Eine Waffe als Weihnachtsgeschenk?
Der US-Fernsehsender CNN berichtete unter Berufung auf Polizeikreise, der Vater des Jungen habe den Ermittlern selbst gesagt, dass er seinem Sohn die Waffe – ein Sturmgewehr vom Typ AR-15 – im vergangenen Dezember zu Weihnachten geschenkt habe. Hosey äusserte sich auf Nachfrage nicht dazu, ob der Mann seinem Sohn die Waffe gegeben habe. Auch auf die Umstände der Festnahme ging der Ermittler nicht näher ein.
Der Jugendliche hatte am Mittwoch an einer Schule in der Stadt Winder nahe Atlanta das Feuer eröffnet. Unter den Todesopfern sind laut Polizei zwei 14 Jahre alte Schüler und zwei Lehrkräfte. Neun weitere Menschen wurden bei der Attacke verletzt. Der Sheriff von Barrow County, Jud Smith, sagte, alle neun seien auf dem Weg der Besserung und würden sich vollständig erholen. Manche seien noch im Krankenhaus, andere seien bereits entlassen worden.
Der Schütze
Den Ermittlern zufolge handelt es sich bei dem Schützen um einen Jugendlichen, der selbst an der Apalachee High School zur Schule ging. Ein Schulpolizist habe den 14-Jährigen gestellt. Der Teenager habe wohl befürchtet, dass es zu einem Schusswechsel kommen könnte, sich auf den Boden gelegt und aufgegeben. Zu einem möglichen Motiv machte die Polizei bislang keine Angaben. Allerdings hat sich die Tat wohl bereits vorab angedeutet.
◇ ◇ ◇
(Aufgaben)
• 1. Schreiben Sie einen Abschnitt aus dem Bericht über die Schüsse in Winder wortgetreu ab. Beginnen Sie bei den Worten „Der Schütze“ und hören Sie nach „bereits vorab angedeutet.“ auf.
• 2. Wie heißt laut dem Bericht über die Schüsse in Winder der Sheriff von Barrow County?
• 3. Führen Sie den Bericht über die Schüsse in Winder im Anschluss an seinen letzten Satz weiter.

(Angezeigte Daten)
◇ ◇ ◇
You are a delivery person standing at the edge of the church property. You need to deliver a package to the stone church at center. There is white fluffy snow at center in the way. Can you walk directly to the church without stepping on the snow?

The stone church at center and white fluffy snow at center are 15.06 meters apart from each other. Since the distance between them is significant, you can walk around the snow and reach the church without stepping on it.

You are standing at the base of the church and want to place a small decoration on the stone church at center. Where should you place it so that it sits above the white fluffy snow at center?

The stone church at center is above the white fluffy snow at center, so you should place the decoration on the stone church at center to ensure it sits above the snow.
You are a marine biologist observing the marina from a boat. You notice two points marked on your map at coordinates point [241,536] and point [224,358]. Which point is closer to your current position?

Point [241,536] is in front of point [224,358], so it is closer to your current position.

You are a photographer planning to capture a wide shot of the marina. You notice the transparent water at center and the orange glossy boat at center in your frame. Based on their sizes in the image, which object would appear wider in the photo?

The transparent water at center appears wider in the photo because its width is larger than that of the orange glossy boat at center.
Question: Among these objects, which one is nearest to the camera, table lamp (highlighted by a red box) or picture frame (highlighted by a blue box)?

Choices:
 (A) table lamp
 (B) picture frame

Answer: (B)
◇ ◇ ◇
(Lösungen)
• 1.
Der Schütze
Den Ermittlern zufolge handelt es sich bei dem Schützen um einen Jugendlichen, der selbst an der Apalachee High School zur Schule ging. Ein Schulpolizist habe den 14-Jährigen gestellt. Der Teenager habe wohl befürchtet, dass es zu einem Schusswechsel kommen könnte, sich auf den Boden gelegt und aufgegeben. Zu einem möglichen Motiv machte die Polizei bislang keine Angaben. Allerdings hat sich die Tat wohl bereits vorab angedeutet.

• 2. Jud Smith

• 3.
Der Jugendliche ist für die Polizei kein Unbekannter. Laut Bundespolizei FBI gab es bereits im vergangenen Jahr mehrere anonyme Hinweise auf einen möglichen Angriff. Konkret sei es um Online-Drohungen gegangen, die Fotos von Waffen enthielten und einen Schusswaffenangriff an einer Schule ankündigten, hiess es. Der mutmassliche Schütze und dessen Vater seien daraufhin vernommen worden. Der damals 13-Jährige habe bestritten, mit einer Attacke gedroht zu haben. Die örtlichen Schulen seien alarmiert worden, um den Jugendlichen weiter zu überwachen. Zu jenem Zeitpunkt habe es aber «keinen glaubhaften Grund für eine Festnahme oder für weitere Strafverfolgungsmassnahmen» gegeben.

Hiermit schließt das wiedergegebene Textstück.